**EXTRACTED INFORMATION**
......

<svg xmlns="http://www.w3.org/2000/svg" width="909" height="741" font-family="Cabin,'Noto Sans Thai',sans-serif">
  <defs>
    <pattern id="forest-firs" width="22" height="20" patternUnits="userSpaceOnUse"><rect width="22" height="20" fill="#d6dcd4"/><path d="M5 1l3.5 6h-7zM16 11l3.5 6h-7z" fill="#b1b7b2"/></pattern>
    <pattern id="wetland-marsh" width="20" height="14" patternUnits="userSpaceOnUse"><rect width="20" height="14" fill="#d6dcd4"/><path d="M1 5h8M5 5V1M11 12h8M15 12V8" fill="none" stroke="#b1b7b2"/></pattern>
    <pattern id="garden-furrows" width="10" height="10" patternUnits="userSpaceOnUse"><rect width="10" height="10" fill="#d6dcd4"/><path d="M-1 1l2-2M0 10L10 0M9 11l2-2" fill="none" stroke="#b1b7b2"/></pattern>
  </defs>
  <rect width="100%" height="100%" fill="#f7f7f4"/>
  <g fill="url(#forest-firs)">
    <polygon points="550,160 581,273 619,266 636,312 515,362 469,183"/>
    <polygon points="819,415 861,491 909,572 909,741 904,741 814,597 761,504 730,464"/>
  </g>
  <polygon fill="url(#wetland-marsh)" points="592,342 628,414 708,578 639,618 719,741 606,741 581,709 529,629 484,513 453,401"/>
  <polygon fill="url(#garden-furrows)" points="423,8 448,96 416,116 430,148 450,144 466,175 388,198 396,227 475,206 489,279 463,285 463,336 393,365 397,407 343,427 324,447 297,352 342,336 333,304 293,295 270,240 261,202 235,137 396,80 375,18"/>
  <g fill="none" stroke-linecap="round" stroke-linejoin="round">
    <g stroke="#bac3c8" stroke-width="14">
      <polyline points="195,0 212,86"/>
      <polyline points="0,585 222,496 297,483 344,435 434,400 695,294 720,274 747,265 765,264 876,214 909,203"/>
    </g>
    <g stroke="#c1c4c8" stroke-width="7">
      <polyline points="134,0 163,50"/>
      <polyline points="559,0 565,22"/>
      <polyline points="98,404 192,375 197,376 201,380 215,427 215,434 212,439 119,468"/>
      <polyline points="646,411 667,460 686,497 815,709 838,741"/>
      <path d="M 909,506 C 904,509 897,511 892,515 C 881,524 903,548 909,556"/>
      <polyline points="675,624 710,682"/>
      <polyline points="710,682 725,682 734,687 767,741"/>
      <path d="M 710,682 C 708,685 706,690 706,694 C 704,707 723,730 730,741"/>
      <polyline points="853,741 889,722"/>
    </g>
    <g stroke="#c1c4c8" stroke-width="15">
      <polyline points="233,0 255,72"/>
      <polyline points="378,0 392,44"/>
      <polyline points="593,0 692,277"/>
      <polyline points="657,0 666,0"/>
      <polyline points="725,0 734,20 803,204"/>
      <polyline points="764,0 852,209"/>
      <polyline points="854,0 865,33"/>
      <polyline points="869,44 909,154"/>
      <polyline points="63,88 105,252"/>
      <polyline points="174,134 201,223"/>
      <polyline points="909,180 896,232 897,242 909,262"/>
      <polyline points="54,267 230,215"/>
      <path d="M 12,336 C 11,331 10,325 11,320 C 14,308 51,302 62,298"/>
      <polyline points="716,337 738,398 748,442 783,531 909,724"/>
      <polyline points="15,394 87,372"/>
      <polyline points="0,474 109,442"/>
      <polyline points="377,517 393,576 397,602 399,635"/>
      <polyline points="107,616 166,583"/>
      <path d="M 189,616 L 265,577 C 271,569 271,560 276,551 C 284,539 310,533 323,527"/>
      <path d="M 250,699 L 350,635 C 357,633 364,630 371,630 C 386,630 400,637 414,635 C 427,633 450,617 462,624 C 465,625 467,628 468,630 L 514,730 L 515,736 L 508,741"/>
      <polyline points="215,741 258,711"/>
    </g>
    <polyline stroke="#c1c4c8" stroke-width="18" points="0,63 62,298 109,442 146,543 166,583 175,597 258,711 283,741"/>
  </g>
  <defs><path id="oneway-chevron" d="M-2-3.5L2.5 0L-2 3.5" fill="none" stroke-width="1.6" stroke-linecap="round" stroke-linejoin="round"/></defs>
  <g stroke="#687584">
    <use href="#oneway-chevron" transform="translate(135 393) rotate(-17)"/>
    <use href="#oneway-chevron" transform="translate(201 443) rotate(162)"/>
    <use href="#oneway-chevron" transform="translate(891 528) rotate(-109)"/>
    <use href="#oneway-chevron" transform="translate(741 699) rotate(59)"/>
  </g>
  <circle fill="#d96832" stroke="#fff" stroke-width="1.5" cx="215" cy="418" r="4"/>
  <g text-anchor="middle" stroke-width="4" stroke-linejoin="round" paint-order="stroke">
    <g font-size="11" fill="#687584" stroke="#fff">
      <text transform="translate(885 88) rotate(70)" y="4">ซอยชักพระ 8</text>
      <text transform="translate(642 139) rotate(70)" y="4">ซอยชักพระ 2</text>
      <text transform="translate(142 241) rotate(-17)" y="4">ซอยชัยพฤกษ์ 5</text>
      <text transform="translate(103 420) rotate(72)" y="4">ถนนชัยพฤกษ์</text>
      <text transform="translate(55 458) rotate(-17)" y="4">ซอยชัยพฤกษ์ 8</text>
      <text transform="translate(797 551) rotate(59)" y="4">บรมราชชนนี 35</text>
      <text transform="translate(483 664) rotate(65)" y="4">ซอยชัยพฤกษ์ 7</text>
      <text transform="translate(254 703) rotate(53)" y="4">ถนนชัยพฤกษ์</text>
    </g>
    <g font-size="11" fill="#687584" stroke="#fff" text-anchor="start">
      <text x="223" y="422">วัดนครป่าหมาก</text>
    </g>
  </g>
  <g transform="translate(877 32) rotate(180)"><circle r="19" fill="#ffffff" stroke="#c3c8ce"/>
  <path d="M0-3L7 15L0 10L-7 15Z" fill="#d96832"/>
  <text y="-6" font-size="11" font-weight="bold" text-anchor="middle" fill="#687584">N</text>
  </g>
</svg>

......

**TASK REQUIREMENTS**
What is needed is a word-for-word copy of all the records above.

**TASK RESPONSE**
<svg xmlns="http://www.w3.org/2000/svg" width="909" height="741" font-family="Cabin,'Noto Sans Thai',sans-serif">
  <defs>
    <pattern id="forest-firs" width="22" height="20" patternUnits="userSpaceOnUse"><rect width="22" height="20" fill="#d6dcd4"/><path d="M5 1l3.5 6h-7zM16 11l3.5 6h-7z" fill="#b1b7b2"/></pattern>
    <pattern id="wetland-marsh" width="20" height="14" patternUnits="userSpaceOnUse"><rect width="20" height="14" fill="#d6dcd4"/><path d="M1 5h8M5 5V1M11 12h8M15 12V8" fill="none" stroke="#b1b7b2"/></pattern>
    <pattern id="garden-furrows" width="10" height="10" patternUnits="userSpaceOnUse"><rect width="10" height="10" fill="#d6dcd4"/><path d="M-1 1l2-2M0 10L10 0M9 11l2-2" fill="none" stroke="#b1b7b2"/></pattern>
  </defs>
  <rect width="100%" height="100%" fill="#f7f7f4"/>
  <g fill="url(#forest-firs)">
    <polygon points="550,160 581,273 619,266 636,312 515,362 469,183"/>
    <polygon points="819,415 861,491 909,572 909,741 904,741 814,597 761,504 730,464"/>
  </g>
  <polygon fill="url(#wetland-marsh)" points="592,342 628,414 708,578 639,618 719,741 606,741 581,709 529,629 484,513 453,401"/>
  <polygon fill="url(#garden-furrows)" points="423,8 448,96 416,116 430,148 450,144 466,175 388,198 396,227 475,206 489,279 463,285 463,336 393,365 397,407 343,427 324,447 297,352 342,336 333,304 293,295 270,240 261,202 235,137 396,80 375,18"/>
  <g fill="none" stroke-linecap="round" stroke-linejoin="round">
    <g stroke="#bac3c8" stroke-width="14">
      <polyline points="195,0 212,86"/>
      <polyline points="0,585 222,496 297,483 344,435 434,400 695,294 720,274 747,265 765,264 876,214 909,203"/>
    </g>
    <g stroke="#c1c4c8" stroke-width="7">
      <polyline points="134,0 163,50"/>
      <polyline points="559,0 565,22"/>
      <polyline points="98,404 192,375 197,376 201,380 215,427 215,434 212,439 119,468"/>
      <polyline points="646,411 667,460 686,497 815,709 838,741"/>
      <path d="M 909,506 C 904,509 897,511 892,515 C 881,524 903,548 909,556"/>
      <polyline points="675,624 710,682"/>
      <polyline points="710,682 725,682 734,687 767,741"/>
      <path d="M 710,682 C 708,685 706,690 706,694 C 704,707 723,730 730,741"/>
      <polyline points="853,741 889,722"/>
    </g>
    <g stroke="#c1c4c8" stroke-width="15">
      <polyline points="233,0 255,72"/>
      <polyline points="378,0 392,44"/>
      <polyline points="593,0 692,277"/>
      <polyline points="657,0 666,0"/>
      <polyline points="725,0 734,20 803,204"/>
      <polyline points="764,0 852,209"/>
      <polyline points="854,0 865,33"/>
      <polyline points="869,44 909,154"/>
      <polyline points="63,88 105,252"/>
      <polyline points="174,134 201,223"/>
      <polyline points="909,180 896,232 897,242 909,262"/>
      <polyline points="54,267 230,215"/>
      <path d="M 12,336 C 11,331 10,325 11,320 C 14,308 51,302 62,298"/>
      <polyline points="716,337 738,398 748,442 783,531 909,724"/>
      <polyline points="15,394 87,372"/>
      <polyline points="0,474 109,442"/>
      <polyline points="377,517 393,576 397,602 399,635"/>
      <polyline points="107,616 166,583"/>
      <path d="M 189,616 L 265,577 C 271,569 271,560 276,551 C 284,539 310,533 323,527"/>
      <path d="M 250,699 L 350,635 C 357,633 364,630 371,630 C 386,630 400,637 414,635 C 427,633 450,617 462,624 C 465,625 467,628 468,630 L 514,730 L 515,736 L 508,741"/>
      <polyline points="215,741 258,711"/>
    </g>
    <polyline stroke="#c1c4c8" stroke-width="18" points="0,63 62,298 109,442 146,543 166,583 175,597 258,711 283,741"/>
  </g>
  <defs><path id="oneway-chevron" d="M-2-3.5L2.5 0L-2 3.5" fill="none" stroke-width="1.6" stroke-linecap="round" stroke-linejoin="round"/></defs>
  <g stroke="#687584">
    <use href="#oneway-chevron" transform="translate(135 393) rotate(-17)"/>
    <use href="#oneway-chevron" transform="translate(201 443) rotate(162)"/>
    <use href="#oneway-chevron" transform="translate(891 528) rotate(-109)"/>
    <use href="#oneway-chevron" transform="translate(741 699) rotate(59)"/>
  </g>
  <circle fill="#d96832" stroke="#fff" stroke-width="1.5" cx="215" cy="418" r="4"/>
  <g text-anchor="middle" stroke-width="4" stroke-linejoin="round" paint-order="stroke">
    <g font-size="11" fill="#687584" stroke="#fff">
      <text transform="translate(885 88) rotate(70)" y="4">ซอยชักพระ 8</text>
      <text transform="translate(642 139) rotate(70)" y="4">ซอยชักพระ 2</text>
      <text transform="translate(142 241) rotate(-17)" y="4">ซอยชัยพฤกษ์ 5</text>
      <text transform="translate(103 420) rotate(72)" y="4">ถนนชัยพฤกษ์</text>
      <text transform="translate(55 458) rotate(-17)" y="4">ซอยชัยพฤกษ์ 8</text>
      <text transform="translate(797 551) rotate(59)" y="4">บรมราชชนนี 35</text>
      <text transform="translate(483 664) rotate(65)" y="4">ซอยชัยพฤกษ์ 7</text>
      <text transform="translate(254 703) rotate(53)" y="4">ถนนชัยพฤกษ์</text>
    </g>
    <g font-size="11" fill="#687584" stroke="#fff" text-anchor="start">
      <text x="223" y="422">วัดนครป่าหมาก</text>
    </g>
  </g>
  <g transform="translate(877 32) rotate(180)"><circle r="19" fill="#ffffff" stroke="#c3c8ce"/>
  <path d="M0-3L7 15L0 10L-7 15Z" fill="#d96832"/>
  <text y="-6" font-size="11" font-weight="bold" text-anchor="middle" fill="#687584">N</text>
  </g>
</svg>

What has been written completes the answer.